[Opening Information shown section]
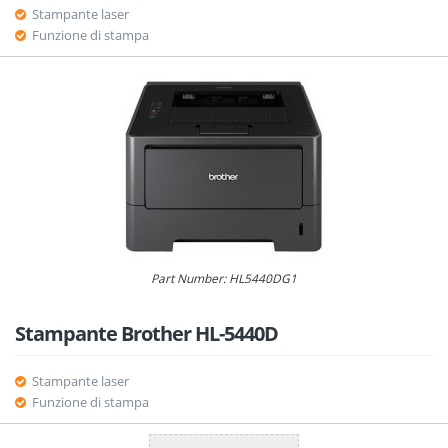
Stampante laser
Funzione di stampa
Part Number: HL5440DG1
Stampante Brother HL-5440D
Stampante laser
Funzione di stampa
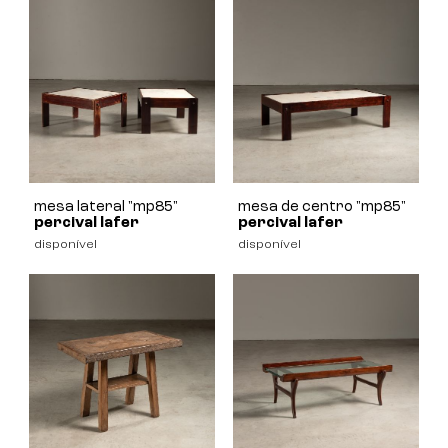
mesa lateral "mp85"
mesa de centro "mp85"
percival lafer
percival lafer
disponível
disponível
[Closing Information shown section]
*Work required*
Reproduce all of these lines with "mesa lateral" replaced by "mesa auxiliar", changing nothing else, and leave the pictures out.

*Response to the exercise*
Stampante laser
Funzione di stampa
Part Number: HL5440DG1
Stampante Brother HL-5440D
Stampante laser
Funzione di stampa
mesa auxiliar "mp85"
mesa de centro "mp85"
percival lafer
percival lafer
disponível
disponível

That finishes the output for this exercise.